=== TÂCHES À RÉALISER ===
(a) Veuillez reproduire fidèlement le passage du texte sur Ella et Judy en commençant par "Chiens des rues, Portraits" et en allant jusqu'à "ne sortait jamais.".
(b) D'après le texte sur Ella et Judy, où une jeune chienne s'est-elle réfugiée après être restée cachée un certain temps sous un canapé ?

#### TEXTE À ANALYSER

ELLA ET JUDY: LA DIFFICILE ADAPTATION DE DEUX CHIENNES ROUMAINES


Chiens des rues, Portraits / lundi, mars 27th, 2023
 

Je vais vous parler d’Ella et Judy, qui ont chacune une histoire très différente, mais dont les premiers moments dans leur famille d’adoption sont/furent difficiles. J’emploie deux temps, car l’une a déjà beaucoup évolué et l’autre, qui est arrivée il y a quelques semaines, exprime encore des difficultés.

Parmi tous les chiens roumains qui sont adoptés en France, certains font face à de grosses difficultés d’adaptation. L’une des plus déconcertantes pour les adoptants se caractérise par un chien qui ne sort pas d’une cachette ou d’un couchage. J’ai vu des chiens qui passaient la majeure partie de leur temps dans leur caisse de transport, sous un canapé ou derrière un meuble. Une jeune chienne s’était même réfugiée dans les toilettes, après avoir passé un certain temps cachée sous un canapé d’où elle ne sortait jamais.

########
#### ENTRÉES PRÉSENTÉES

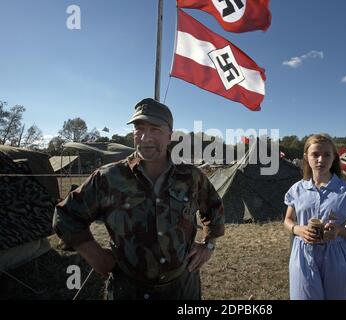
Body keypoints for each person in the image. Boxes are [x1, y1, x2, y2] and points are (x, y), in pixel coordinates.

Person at [53, 98, 225, 300]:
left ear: (169, 135)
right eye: (139, 128)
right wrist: (95, 255)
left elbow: (214, 208)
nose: (145, 137)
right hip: (127, 290)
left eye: (155, 129)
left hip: (182, 288)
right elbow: (66, 215)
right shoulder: (109, 177)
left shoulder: (190, 177)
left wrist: (209, 245)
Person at [283, 133, 346, 300]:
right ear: (306, 157)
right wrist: (298, 230)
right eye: (315, 154)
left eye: (326, 155)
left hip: (339, 259)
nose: (321, 159)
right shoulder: (297, 190)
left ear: (334, 158)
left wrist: (339, 231)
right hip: (303, 256)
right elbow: (287, 220)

########

=== RÉPONSES ===
(a)
Chiens des rues, Portraits / lundi, mars 27th, 2023
 

Je vais vous parler d’Ella et Judy, qui ont chacune une histoire très différente, mais dont les premiers moments dans leur famille d’adoption sont/furent difficiles. J’emploie deux temps, car l’une a déjà beaucoup évolué et l’autre, qui est arrivée il y a quelques semaines, exprime encore des difficultés.

Parmi tous les chiens roumains qui sont adoptés en France, certains font face à de grosses difficultés d’adaptation. L’une des plus déconcertantes pour les adoptants se caractérise par un chien qui ne sort pas d’une cachette ou d’un couchage. J’ai vu des chiens qui passaient la majeure partie de leur temps dans leur caisse de transport, sous un canapé ou derrière un meuble. Une jeune chienne s’était même réfugiée dans les toilettes, après avoir passé un certain temps cachée sous un canapé d’où elle ne sortait jamais.

(b) Dans les toilettes.